Free Python optimization framework

Friday, September 28, 2007

NLSP: Non-Linear Solve Problem (new OO class)

New class has been added to OO:
NLSP: Non-Linear Solve Problem
currently the single solver for the class is scipy.optimize.fsolve as scipy_fsolve.
I intended to connect one more solver from Trilinos NOX package, but this will not be done, at least in nearest future, because of lack of documentation (see discussion of the problem here)

Monday, September 24, 2007

Auto check: can constraints be handled?

Now OpenOpt will automatically check can solver handle the problem constraints (c(x)<=0, h(x)=0, lb<=x<=ub, Ax <= b, Aeq x = beq) or no.
Error message will be shown, for example

"Error! the solver scipy_lbfgsb cannot handle 'c' constraints"

Sunday, September 23, 2007

scipy.optimize.fmin_bfgs connected as scipy_bfgs

Another one solver connected to OpenOpt:
scipy.optimize.fmin_bfgs as "scipy_bfgs"
(requires scipy)

Wednesday, September 19, 2007

fmin_cobyla: connected

constrained NLP solver fmin_cobyla from scipy.optimize have been connected to openopt as scipy_cobyla.
Please remeber: the solver doesn't use user-provided gradient info.

Monday, September 17, 2007

ALGENCAN have migrated from numeric to numpy

Today I was informed that ALGENCAN have finally migrated from using numeric to numpy.

Those who has encountered the error message with ALGENCAN-openopt connection:

struct has no "ndim" attribute

should re-install ALGENCAN according to new instructions
(you can get it here)

Wednesday, September 12, 2007

minor updates in lincher

I have committed some changes that allow NLP solver lincher (Python-written, BSD license) to solve problems where no other constraints than box-bound ones are present. Also, lincher doesn't require any QP solver for the case (currently the only one connected is CVXOPT one). However, specialized solvers (connected to openopt) like scipy_lbfgsb or tnc or ALGENCAN are usually much more faster.

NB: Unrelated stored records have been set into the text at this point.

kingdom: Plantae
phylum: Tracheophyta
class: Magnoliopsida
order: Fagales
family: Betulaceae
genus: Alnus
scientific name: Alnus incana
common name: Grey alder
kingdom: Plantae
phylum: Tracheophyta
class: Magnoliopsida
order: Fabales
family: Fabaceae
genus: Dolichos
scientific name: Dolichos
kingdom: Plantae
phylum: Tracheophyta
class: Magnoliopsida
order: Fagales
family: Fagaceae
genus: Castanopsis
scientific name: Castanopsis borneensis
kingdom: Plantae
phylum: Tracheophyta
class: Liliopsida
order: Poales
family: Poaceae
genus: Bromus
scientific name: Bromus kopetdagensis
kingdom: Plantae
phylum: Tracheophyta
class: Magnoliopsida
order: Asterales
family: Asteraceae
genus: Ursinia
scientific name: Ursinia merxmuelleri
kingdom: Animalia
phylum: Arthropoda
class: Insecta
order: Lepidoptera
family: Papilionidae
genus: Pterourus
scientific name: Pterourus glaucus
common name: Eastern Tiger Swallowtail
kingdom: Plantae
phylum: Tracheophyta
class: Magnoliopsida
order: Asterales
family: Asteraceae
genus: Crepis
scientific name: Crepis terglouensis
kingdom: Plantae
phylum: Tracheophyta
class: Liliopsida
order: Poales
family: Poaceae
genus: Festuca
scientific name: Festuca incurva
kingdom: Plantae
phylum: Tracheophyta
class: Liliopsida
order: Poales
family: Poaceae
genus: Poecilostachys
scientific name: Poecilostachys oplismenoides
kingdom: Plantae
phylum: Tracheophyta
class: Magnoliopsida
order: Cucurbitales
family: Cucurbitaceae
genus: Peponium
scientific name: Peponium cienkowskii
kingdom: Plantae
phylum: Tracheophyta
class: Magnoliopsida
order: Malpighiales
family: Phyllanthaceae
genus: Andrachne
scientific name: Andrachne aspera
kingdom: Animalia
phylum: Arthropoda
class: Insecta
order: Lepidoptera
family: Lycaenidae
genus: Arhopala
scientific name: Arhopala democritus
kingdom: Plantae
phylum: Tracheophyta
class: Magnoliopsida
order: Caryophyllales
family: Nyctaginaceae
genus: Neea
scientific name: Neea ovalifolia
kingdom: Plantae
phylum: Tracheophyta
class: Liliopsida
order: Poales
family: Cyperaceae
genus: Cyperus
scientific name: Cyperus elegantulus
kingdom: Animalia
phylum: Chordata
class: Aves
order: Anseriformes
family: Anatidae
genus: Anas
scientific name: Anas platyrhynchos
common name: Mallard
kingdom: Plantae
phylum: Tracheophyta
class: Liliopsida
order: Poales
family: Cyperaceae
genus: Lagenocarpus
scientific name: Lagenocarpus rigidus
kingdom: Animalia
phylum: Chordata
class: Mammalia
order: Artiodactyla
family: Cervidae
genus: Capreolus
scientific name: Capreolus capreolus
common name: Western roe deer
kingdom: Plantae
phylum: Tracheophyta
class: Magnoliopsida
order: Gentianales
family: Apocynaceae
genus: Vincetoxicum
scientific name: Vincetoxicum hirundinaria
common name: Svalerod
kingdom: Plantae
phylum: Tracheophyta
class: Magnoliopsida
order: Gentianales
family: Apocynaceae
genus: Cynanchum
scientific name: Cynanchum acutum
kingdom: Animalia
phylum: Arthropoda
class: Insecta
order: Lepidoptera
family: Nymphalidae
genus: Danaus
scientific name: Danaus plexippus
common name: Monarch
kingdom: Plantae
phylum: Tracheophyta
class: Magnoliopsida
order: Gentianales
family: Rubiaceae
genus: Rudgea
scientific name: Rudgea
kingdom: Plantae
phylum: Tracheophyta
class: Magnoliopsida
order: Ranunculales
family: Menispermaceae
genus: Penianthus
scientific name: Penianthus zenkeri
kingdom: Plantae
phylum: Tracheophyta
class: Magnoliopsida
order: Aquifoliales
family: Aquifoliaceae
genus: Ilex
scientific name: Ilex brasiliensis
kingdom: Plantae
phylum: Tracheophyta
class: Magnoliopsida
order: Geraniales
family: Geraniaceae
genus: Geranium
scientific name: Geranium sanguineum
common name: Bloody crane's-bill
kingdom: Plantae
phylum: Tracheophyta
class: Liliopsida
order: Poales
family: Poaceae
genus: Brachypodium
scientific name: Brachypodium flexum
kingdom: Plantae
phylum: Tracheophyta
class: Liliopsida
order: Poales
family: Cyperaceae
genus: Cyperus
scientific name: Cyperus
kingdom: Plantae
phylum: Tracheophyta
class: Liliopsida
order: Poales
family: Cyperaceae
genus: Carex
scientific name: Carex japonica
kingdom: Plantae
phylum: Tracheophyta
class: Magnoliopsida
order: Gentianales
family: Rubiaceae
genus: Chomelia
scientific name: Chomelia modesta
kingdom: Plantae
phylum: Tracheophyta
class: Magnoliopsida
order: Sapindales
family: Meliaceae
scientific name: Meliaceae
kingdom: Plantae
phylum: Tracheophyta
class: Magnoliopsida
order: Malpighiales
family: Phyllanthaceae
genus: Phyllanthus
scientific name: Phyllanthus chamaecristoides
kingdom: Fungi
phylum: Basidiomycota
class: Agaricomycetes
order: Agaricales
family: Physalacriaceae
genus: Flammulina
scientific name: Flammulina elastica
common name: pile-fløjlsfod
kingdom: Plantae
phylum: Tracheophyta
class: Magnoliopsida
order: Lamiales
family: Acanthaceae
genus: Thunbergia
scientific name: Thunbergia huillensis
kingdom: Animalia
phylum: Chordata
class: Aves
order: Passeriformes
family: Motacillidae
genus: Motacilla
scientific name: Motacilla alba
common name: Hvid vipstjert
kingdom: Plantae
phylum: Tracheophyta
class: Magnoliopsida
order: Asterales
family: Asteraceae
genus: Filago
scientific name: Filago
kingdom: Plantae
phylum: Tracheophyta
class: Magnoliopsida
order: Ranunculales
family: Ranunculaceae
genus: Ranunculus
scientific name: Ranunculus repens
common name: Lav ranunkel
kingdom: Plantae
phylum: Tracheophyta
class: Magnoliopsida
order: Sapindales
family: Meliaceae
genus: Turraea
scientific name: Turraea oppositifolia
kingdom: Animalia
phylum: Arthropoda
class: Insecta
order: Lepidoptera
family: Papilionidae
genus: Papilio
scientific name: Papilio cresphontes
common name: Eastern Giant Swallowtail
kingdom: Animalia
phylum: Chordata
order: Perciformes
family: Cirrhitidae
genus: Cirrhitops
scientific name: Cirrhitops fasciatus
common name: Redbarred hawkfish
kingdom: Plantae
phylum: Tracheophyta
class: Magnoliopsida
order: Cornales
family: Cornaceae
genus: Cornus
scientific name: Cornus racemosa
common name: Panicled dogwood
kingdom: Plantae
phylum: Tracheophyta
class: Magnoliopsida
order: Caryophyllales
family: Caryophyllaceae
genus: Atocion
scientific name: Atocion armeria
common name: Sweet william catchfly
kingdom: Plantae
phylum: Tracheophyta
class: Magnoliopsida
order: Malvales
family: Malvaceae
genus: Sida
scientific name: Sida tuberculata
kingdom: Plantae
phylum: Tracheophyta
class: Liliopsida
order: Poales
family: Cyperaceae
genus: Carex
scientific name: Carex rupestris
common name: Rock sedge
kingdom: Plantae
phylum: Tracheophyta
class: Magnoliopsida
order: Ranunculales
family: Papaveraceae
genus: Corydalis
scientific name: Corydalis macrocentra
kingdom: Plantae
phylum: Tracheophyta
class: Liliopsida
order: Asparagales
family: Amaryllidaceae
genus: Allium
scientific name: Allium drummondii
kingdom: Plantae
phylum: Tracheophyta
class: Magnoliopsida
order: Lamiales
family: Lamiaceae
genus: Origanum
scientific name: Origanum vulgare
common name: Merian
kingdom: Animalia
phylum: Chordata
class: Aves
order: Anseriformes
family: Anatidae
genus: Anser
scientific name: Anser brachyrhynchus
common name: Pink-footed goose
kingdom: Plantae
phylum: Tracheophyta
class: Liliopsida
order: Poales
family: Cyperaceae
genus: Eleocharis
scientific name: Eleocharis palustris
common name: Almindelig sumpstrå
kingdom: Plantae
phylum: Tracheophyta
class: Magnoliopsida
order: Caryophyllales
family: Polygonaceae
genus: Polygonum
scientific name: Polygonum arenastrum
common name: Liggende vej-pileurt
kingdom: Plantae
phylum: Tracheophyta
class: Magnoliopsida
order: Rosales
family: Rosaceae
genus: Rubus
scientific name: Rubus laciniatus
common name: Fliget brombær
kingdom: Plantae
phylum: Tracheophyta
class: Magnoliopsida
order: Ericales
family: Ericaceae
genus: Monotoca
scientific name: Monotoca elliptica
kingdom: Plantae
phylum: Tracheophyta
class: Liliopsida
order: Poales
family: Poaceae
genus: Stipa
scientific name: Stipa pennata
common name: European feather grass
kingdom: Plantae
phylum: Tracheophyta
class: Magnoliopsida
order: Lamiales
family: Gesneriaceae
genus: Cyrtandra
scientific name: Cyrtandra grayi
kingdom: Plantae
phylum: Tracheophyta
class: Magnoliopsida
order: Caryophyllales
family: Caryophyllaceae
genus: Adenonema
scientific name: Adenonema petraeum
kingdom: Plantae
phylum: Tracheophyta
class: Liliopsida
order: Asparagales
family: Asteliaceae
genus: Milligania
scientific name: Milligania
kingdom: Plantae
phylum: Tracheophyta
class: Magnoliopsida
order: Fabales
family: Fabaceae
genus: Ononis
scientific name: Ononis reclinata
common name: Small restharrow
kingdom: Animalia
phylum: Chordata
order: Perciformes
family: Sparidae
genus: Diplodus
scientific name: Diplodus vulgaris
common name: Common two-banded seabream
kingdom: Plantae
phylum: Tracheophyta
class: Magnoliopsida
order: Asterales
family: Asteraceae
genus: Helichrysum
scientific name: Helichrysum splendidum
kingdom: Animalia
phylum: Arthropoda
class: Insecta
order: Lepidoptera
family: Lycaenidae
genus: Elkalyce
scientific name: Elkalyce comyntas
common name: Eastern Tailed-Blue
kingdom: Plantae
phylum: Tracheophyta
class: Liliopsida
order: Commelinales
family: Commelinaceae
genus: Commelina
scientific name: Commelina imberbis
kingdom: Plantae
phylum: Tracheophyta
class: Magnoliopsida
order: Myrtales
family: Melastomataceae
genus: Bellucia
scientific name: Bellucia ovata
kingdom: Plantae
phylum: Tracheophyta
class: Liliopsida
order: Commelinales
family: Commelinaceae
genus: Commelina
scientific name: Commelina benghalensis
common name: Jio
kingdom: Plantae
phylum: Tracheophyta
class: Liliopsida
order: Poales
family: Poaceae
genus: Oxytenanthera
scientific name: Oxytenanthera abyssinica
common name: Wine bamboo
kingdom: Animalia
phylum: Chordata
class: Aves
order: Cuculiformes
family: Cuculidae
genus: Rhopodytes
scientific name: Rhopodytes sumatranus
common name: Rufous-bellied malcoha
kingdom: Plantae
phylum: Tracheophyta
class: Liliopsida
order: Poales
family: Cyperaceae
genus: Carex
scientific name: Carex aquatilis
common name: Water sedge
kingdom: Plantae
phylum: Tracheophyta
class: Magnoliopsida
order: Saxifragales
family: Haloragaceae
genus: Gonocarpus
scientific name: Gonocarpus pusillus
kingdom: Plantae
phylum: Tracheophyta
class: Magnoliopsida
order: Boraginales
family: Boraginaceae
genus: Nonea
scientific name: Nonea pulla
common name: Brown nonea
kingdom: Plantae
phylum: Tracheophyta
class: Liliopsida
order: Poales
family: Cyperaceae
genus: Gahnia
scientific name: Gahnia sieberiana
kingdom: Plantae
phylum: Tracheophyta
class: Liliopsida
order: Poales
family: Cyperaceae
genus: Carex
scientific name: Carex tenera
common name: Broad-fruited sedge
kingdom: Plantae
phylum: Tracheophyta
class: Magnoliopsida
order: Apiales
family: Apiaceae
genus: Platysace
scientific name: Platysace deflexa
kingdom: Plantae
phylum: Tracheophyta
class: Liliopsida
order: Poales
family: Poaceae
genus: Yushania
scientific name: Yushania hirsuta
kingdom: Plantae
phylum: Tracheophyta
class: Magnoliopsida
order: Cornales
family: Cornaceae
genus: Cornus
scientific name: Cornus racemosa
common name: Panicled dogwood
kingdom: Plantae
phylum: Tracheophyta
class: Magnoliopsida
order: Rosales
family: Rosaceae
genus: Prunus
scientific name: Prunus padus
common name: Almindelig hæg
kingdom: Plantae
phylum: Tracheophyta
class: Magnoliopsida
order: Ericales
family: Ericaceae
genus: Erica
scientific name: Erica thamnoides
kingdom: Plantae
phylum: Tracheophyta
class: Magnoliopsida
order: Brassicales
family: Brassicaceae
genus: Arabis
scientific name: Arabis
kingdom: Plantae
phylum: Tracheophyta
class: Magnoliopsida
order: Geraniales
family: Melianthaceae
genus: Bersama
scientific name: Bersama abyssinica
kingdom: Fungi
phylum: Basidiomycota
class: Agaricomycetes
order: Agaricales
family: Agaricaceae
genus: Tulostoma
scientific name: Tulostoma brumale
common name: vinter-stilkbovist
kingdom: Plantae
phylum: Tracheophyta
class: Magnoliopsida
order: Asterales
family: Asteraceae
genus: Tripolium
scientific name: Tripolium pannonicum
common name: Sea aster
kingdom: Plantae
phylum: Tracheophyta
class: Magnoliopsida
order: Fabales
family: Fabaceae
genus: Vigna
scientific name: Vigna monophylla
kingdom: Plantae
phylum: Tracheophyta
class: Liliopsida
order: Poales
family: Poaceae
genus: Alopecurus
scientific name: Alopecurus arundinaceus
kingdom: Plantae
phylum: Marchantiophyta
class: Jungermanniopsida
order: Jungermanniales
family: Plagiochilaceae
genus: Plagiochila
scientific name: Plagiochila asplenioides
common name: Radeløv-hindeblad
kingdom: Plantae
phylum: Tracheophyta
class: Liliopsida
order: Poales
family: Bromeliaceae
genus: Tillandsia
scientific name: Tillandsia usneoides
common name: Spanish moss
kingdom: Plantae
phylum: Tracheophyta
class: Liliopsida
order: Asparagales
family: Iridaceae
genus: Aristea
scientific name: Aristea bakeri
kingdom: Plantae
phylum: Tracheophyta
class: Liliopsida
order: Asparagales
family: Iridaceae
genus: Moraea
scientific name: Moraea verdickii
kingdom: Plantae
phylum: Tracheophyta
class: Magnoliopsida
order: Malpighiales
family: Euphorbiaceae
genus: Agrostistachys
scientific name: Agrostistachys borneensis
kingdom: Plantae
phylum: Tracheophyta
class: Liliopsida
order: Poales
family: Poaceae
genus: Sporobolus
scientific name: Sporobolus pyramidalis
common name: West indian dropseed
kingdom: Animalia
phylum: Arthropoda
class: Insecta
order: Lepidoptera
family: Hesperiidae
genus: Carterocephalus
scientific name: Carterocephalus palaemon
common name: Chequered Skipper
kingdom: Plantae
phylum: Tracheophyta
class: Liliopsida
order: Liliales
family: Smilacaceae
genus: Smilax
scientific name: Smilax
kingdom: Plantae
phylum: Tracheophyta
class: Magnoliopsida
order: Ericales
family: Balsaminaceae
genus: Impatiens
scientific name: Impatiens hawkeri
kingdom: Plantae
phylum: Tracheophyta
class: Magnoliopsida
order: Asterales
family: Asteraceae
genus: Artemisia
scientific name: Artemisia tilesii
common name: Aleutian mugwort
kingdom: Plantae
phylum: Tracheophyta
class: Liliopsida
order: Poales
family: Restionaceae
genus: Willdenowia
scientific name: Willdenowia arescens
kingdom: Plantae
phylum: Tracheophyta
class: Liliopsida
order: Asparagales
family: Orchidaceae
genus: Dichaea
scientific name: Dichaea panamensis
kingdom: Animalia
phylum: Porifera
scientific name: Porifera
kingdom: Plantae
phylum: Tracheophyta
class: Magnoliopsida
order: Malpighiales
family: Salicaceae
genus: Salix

Thursday, September 6, 2007

examples of openopt graphics output

Here are some pictures automatically generated by openopt (matplotlib should be installed) via setting p.plot = 1. Please note, that for some solvers with constrained problems they can turn out to be uninformative - for example objFun can go down while max constraint violation go up , or wise versa, so in future, would openopt get further development, one of features that should be implemented will be adding 2nd subplot - max constraint value. Also note, that some solvers like ALGENCAN has no cross-iter output function (at least for now) that could be easily connected to openopt's one, so their pictures looks like 2 points (start and finish), connected by single line.



Other possible directions of openopt development could be: connecting solvers of NLPy package, implementing 2nd derivatives, automatic scaling, using patterns of sparsity, connecting well-known NLP IPOPT solver, connecting some global solvers and/or writing openopt own ones, writing a good QP solver (that one is required by lincher).
However, since Google Summer of Code program is finished, it requires new sponsor(s), w/o this one openopt development will be very limited.

Monday, September 3, 2007

ALGENCAN: connected

So ALGENCAN have been connected and tested with all types of constraints.
However, 2nd derivatives are not implemented in openopt at all, so you can't pass the funcs (like d2f, d2c, d2h, d2L) to ALGENCAN from openopt framework for now.